I remember doing gig work when those companies were shelling out $1,000s for new drivers. But once those teasers expired and rates got cut, it didn’t make much sense from a financial aspect to continue doing so.

Great beer money for a college student but I don’t see how folks make a sustainable living on the slave wage.

mx_03

Are you really an independent contractor if you cant set your own prices?

To me Uber drivers are neither employees nor independent contractors. Working as much or as little as they want is not enough to be considered independent contractor.

Aloisius

Why wouldn't you be?

Sure it's more common that contractors offer pricing, but there are industries where the reverse. For instance, magazines typically have set offered rates they'll pay for articles by freelancers.

JumpCrisscross

> Are you really an independent contractor if you cant set your own prices?

Yes. Most tradespeople have limited control over the rates they can charge. To the extent they can set rates, an Uber driver and accept and decline fares.

scarface_74

Why do people think that independent contractors can always set their own rates? If I could just set my own rate I would ask for 1 million dollars an hour.

I could either negotiate the rate and walk away if it isn’t high enough or accept the rate.
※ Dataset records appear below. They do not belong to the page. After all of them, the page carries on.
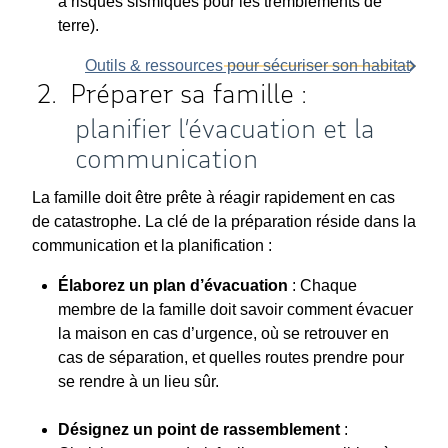
à risques sismiques pour les tremblements de
terre).
Outils & ressources pour sécuriser son habitat
Préparer sa famille :
planifier l’évacuation et la
communication
La famille doit être prête à réagir rapidement en cas
de catastrophe. La clé de la préparation réside dans la
communication et la planification :
Élaborez un plan d’évacuation
: Chaque
membre de la famille doit savoir comment évacuer
la maison en cas d’urgence, où se retrouver en
cas de séparation, et quelles routes prendre pour
se rendre à un lieu sûr.
Désignez un point de rassemblement
:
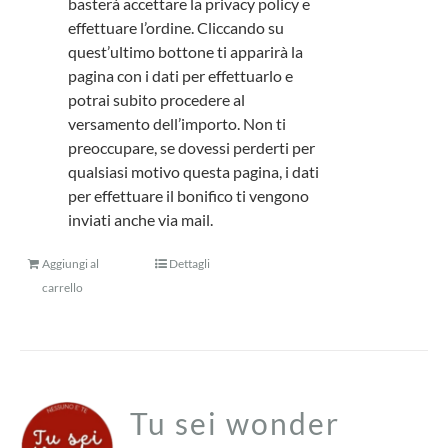
basterà accettare la privacy policy e
effettuare l’ordine. Cliccando su
quest’ultimo bottone ti apparirà la
pagina con i dati per effettuarlo e
potrai subito procedere al
versamento dell’importo. Non ti
preoccupare, se dovessi perderti per
qualsiasi motivo questa pagina, i dati
per effettuare il bonifico ti vengono
inviati anche via mail.
Aggiungi al
Dettagli
carrello
Tu sei wonder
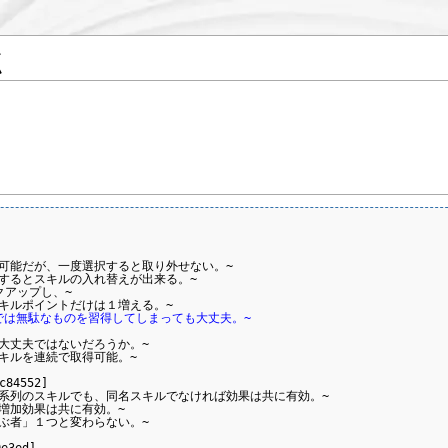
点
可能だが、一度選択すると取り外せない。~

するとスキルの入れ替えが出来る。~

アップし、~

までは無駄なものを習得してしまっても大丈夫。~
丈夫ではないだろうか。~

ルを連続で取得可能。~

4552]

系列のスキルでも、同名スキルでなければ効果は共に有効。~

加効果は共に有効。~

者」１つと変わらない。~

ed]
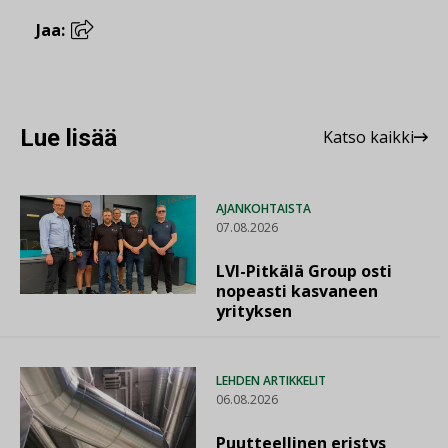
Jaa:
Lue lisää
Katso kaikki
AJANKOHTAISTA
07.08.2026
LVI-Pitkälä Group osti
nopeasti kasvaneen
yrityksen
LEHDEN ARTIKKELIT
06.08.2026
Puutteellinen eristys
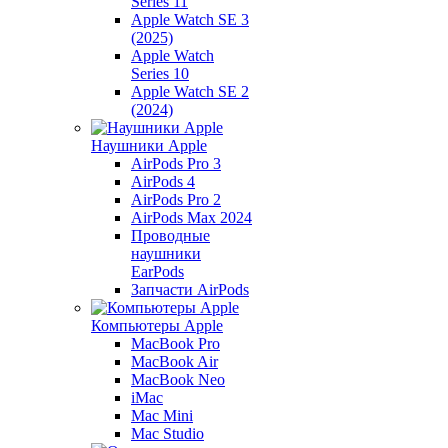
Series 11
Apple Watch SE 3
(2025)
Apple Watch
Series 10
Apple Watch SE 2
(2024)
Наушники Apple
AirPods Pro 3
AirPods 4
AirPods Pro 2
AirPods Max 2024
Проводные
наушники
EarPods
Запчасти AirPods
Компьютеры Apple
MacBook Pro
MacBook Air
MacBook Neo
iMac
Mac Mini
Mac Studio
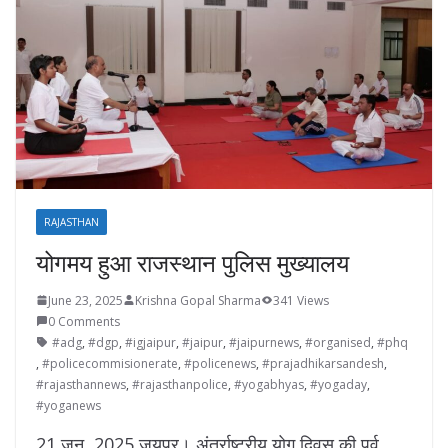
RAJASTHAN
योगमय हुआ राजस्थान पुलिस मुख्यालय
June 23, 2025
Krishna Gopal Sharma
341 Views
0 Comments
#adg
,
#dgp
,
#igjaipur
,
#jaipur
,
#jaipurnews
,
#organised
,
#phq
,
#policecommisionerate
,
#policenews
,
#prajadhikarsandesh
,
#rajasthannews
,
#rajasthanpolice
,
#yogabhyas
,
#yogaday
,
#yoganews
21 जून, 2025 जयपुर। अंतर्राष्ट्रीय योग दिवस की पूर्व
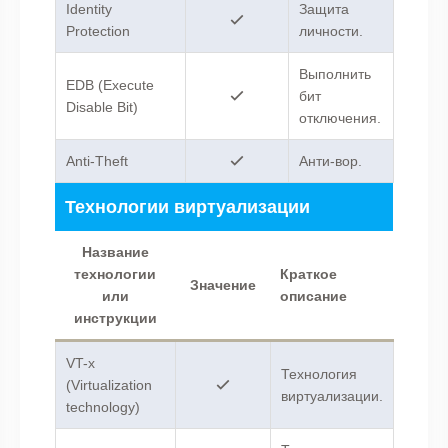
Identity
Защита
Protection
личности.
Выполнить
EDB (Execute
бит
Disable Bit)
отключения.
Anti-Theft
Анти-вор.
Технологии виртуализации
Название
технологии
Краткое
Значение
или
описание
инструкции
VT-x
Технология
(Virtualization
виртуализации.
technology)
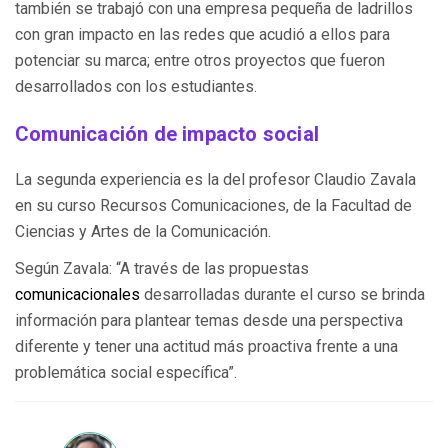
también se trabajó con una empresa pequeña de ladrillos
con gran impacto en las redes que acudió a ellos para
potenciar su marca; entre otros proyectos que fueron
desarrollados con los estudiantes.
Comunicación de impacto social
La segunda experiencia es la del profesor Claudio Zavala
en su curso Recursos Comunicaciones, de la Facultad de
Ciencias y Artes de la Comunicación.
Según Zavala: “A través de las propuestas
comunicacionales
desarrolladas durante el curso se brinda
información para plantear temas desde una perspectiva
diferente y tener una actitud más proactiva frente a una
problemática social específica”.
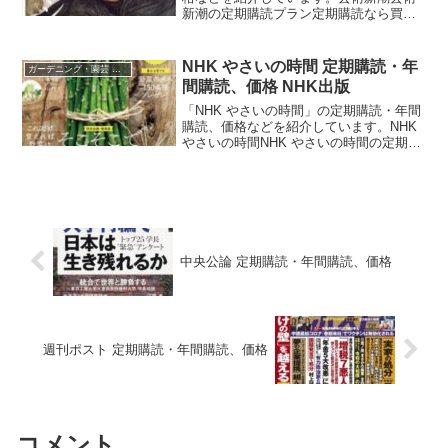
新潮の定期購読プラン定期購読なら買い
逃しなく、毎号お手元にお届けいたしま
す。紙版1年 (12冊)18,840円 (1,570円 /
冊)価格(12冊)： 18,840円...
NHK やさいの時間 定期購読・年
ガーデニング・園芸 雑誌
間購読、価格 NHK出版
「NHK やさいの時間」の定期購読・年間
購読、価格などを紹介しています。NHK
やさいの時間NHK やさいの時間の定期購
読プラン紙版月額払い(いつでもやめられ
る毎号後払いでお試しにオススメ)価格：
1ヶ月分の合計額 最新号は913円送料： ...
中央公論 定期購読・年間購読、価格
週刊ポスト 定期購読・年間購読、価格
コメント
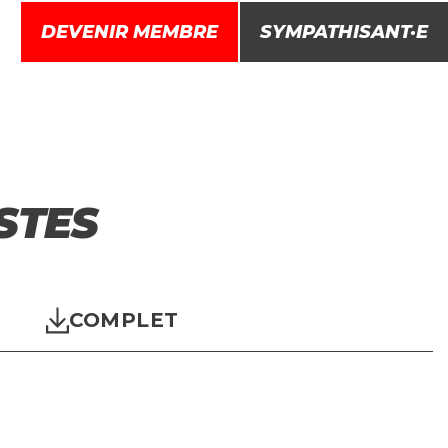
DEVENIR MEMBRE
SYMPATHISANT·E
s
Combats
Engagez-vous
STES
COMPLET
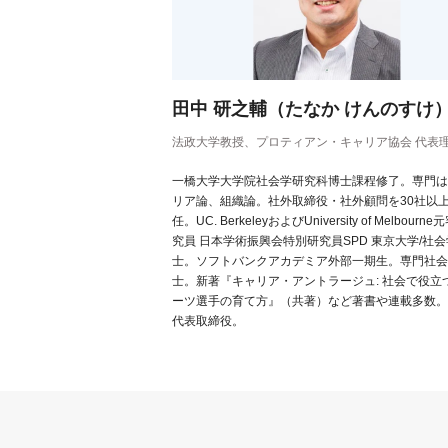
田中 研之輔（たなか けんのすけ
法政大学教授、プロティアン・キャリア協会 代表
一橋大学大学院社会学研究科博士課程修了。専門は
リア論、組織論。社外取締役・社外顧問を30社以
任。UC. BerkeleyおよびUniversity of Melbourn
究員 日本学術振興会特別研究員SPD 東京大学/社
士。ソフトバンクアカデミア外部一期生。専門社会
士。新著『キャリア・アントラージュ: 社会で役立
ーツ選手の育て方』（共著）など著書や連載多数。Gl
代表取締役。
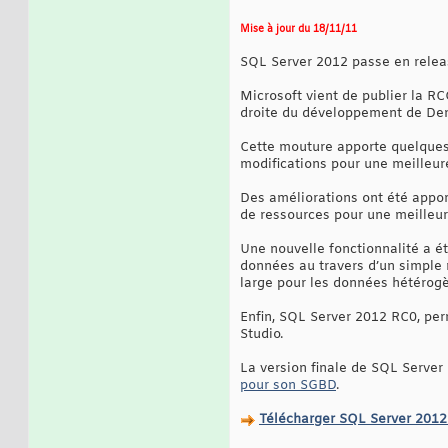
Mise à jour du 18/11/11
SQL Server 2012 passe en releas
Microsoft vient de publier la R
droite du développement de Den
Cette mouture apporte quelques 
modifications pour une meilleure
Des améliorations ont été apport
de ressources pour une meilleure
Une nouvelle fonctionnalité a é
données au travers d’un simple 
large pour les données hétérog
Enfin, SQL Server 2012 RC0, pe
Studio.
La version finale de SQL Server
pour son SGBD
.
Télécharger SQL Server 201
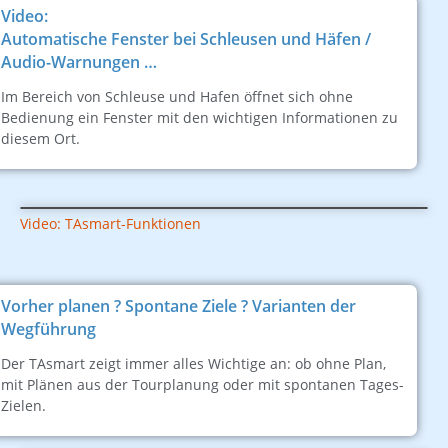
Video:
Automatische Fenster bei Schleusen und Häfen /
Audio-Warnungen …
Im Bereich von Schleuse und Hafen öffnet sich ohne
Bedienung ein Fenster mit den wichtigen Informationen zu
diesem Ort.
Video: TAsmart-Funktionen
Vorher planen ? Spontane Ziele ? Varianten der
Wegführung
Der TAsmart zeigt immer alles Wichtige an: ob ohne Plan,
mit Plänen aus der Tourplanung oder mit spontanen Tages-
Zielen.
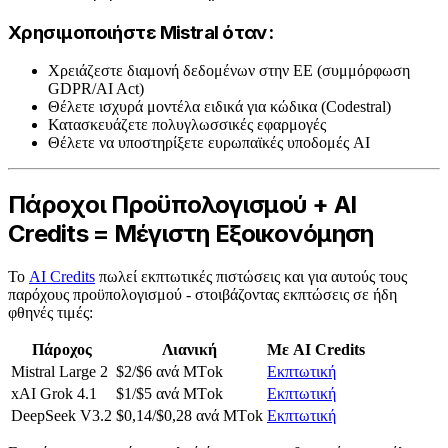
Χρησιμοποιήστε Mistral όταν:
Χρειάζεστε διαμονή δεδομένων στην ΕΕ (συμμόρφωση
GDPR/AI Act)
Θέλετε ισχυρά μοντέλα ειδικά για κώδικα (Codestral)
Κατασκευάζετε πολυγλωσσικές εφαρμογές
Θέλετε να υποστηρίξετε ευρωπαϊκές υποδομές AI
Πάροχοι Προϋπολογισμού + AI
Credits = Μέγιστη Εξοικονόμηση
Το
AI Credits
πωλεί εκπτωτικές πιστώσεις και για αυτούς τους
παρόχους προϋπολογισμού - στοιβάζοντας εκπτώσεις σε ήδη
φθηνές τιμές:
Πάροχος
Λιανική
Με AI Credits
Mistral Large 2
$2/$6 ανά ΜΤok
Εκπτωτική
xAI Grok 4.1
$1/$5 ανά ΜΤok
Εκπτωτική
DeepSeek V3.2
$0,14/$0,28 ανά ΜΤok
Εκπτωτική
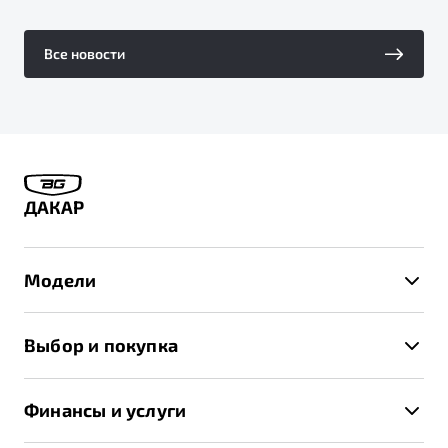
Все новости
ДАКАР
Модели
X50+
Выбор и покупка
S50
Автомобили в наличии
X70
Финансы и услуги
Спецпредложения и Акции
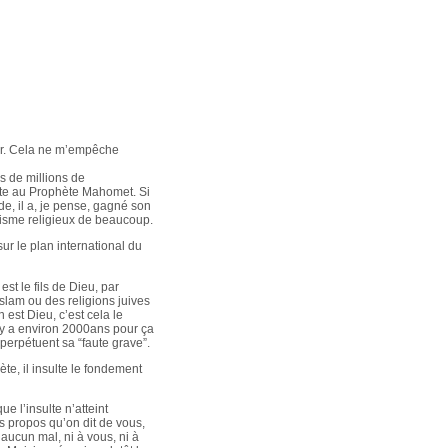
jour. Cela ne m’empêche
s de millions de
ulte au Prophète Mahomet. Si
de, il a, je pense, gagné son
atisme religieux de beaucoup.
ur le plan international du
est le fils de Dieu, par
Islam ou des religions juives
est Dieu, c’est cela le
 y a environ 2000ans pour ça
 perpétuent sa “faute grave”.
te, il insulte le fondement
e l’insulte n’atteint
es propos qu’on dit de vous,
 aucun mal, ni à vous, ni à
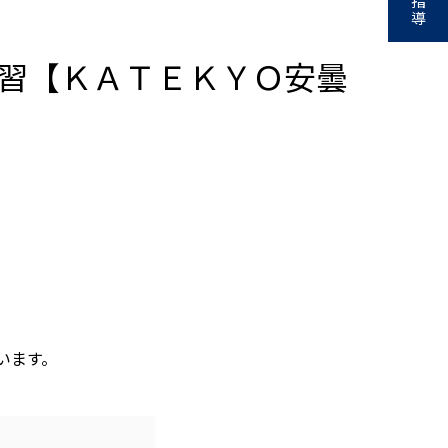
指
導
習【ＫＡＴＥＫＹＯ安曇
います。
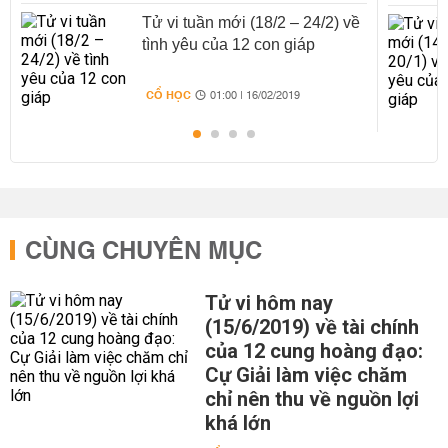
Tử vi tuần mới (18/2 – 24/2) về
tình yêu của 12 con giáp
CỔ HỌC
01:00 | 16/02/2019
CÙNG CHUYÊN MỤC
Tử vi hôm nay
(15/6/2019) về tài chính
của 12 cung hoàng đạo:
Cự Giải làm việc chăm
chỉ nên thu về nguồn lợi
khá lớn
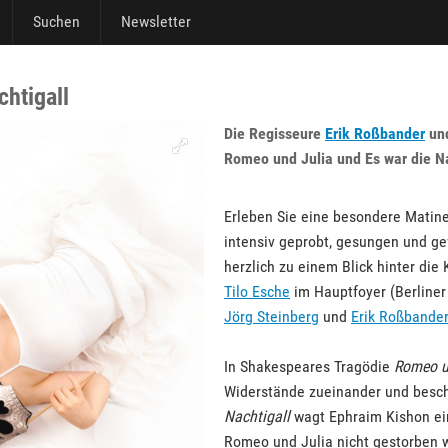
Suchen
Newsletter
htigall
Die Regisseure
Erik Roßbander
un
Romeo und Julia und Es war die Na
Erleben Sie eine besondere Matin
intensiv geprobt, gesungen und ge
herzlich zu einem Blick hinter die
Tilo Esche
im Hauptfoyer (Berliner
Jörg Steinberg
und
Erik Roßbander
In Shakespeares Tragödie
Romeo u
Widerstände zueinander und besch
Nachtigall
wagt Ephraim Kishon ei
Romeo und Julia nicht gestorben w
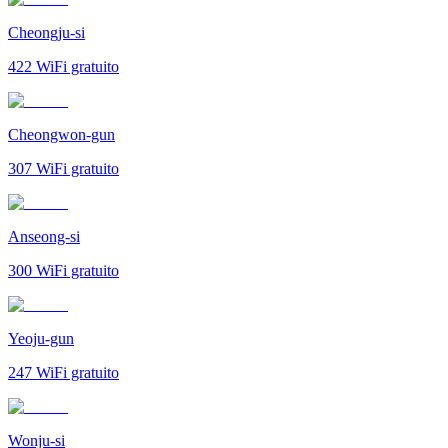
Cheongju-si
422
WiFi gratuito
Cheongwon-gun
307
WiFi gratuito
Anseong-si
300
WiFi gratuito
Yeoju-gun
247
WiFi gratuito
Wonju-si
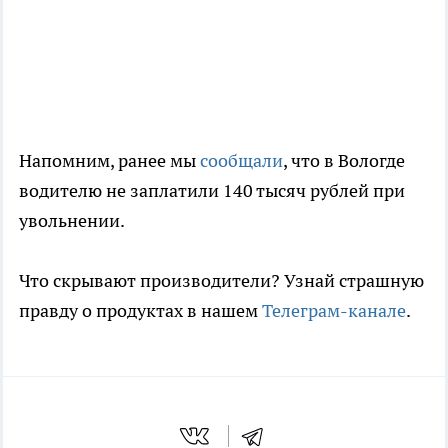
Напомним, ранее мы
сообщали
, что в Вологде
водителю не заплатили 140 тысяч рублей при
увольнении.
Что скрывают производители? Узнай страшную
правду о продуктах в нашем
Телеграм-канале
.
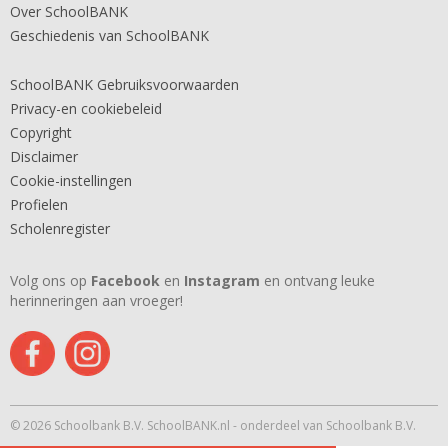
Over SchoolBANK
Geschiedenis van SchoolBANK
SchoolBANK Gebruiksvoorwaarden
Privacy-en cookiebeleid
Copyright
Disclaimer
Cookie-instellingen
Profielen
Scholenregister
Volg ons op
Facebook
en
Instagram
en ontvang leuke
herinneringen aan vroeger!
© 2026 Schoolbank B.V. SchoolBANK.nl - onderdeel van Schoolbank B.V.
Dynamic pricing is suppose to do just that. Uber sets their own rates rate based on demand. Higher prices should encourage more drivers and the market works itself out.

missedthecue

For how many people is gig work their sole source of income?

oh_my_goodness

Yeah Uber makes sense if someone else pays for the car, and you're not paying your own rent.

beepbooptheory

Its not really something you do to get an improvement in your salary.. It would be tough to find something lower paying in my state at least!

ajmurmann

Asked another way: If the gig work vanished over night, would the people doing the gig work new better off?

cute_boi

idk why government don't make law that clearly says, if someone works for more than 20 hours they should be considered full time employee and deserves all the extra perks and benefits.

Buttons840

Can we restructure society so that the only perks and benefits of work is a paycheck?

Healthcare should not be tied to our employer, for starters--and that's a big start. Is there anything else we need to decouple?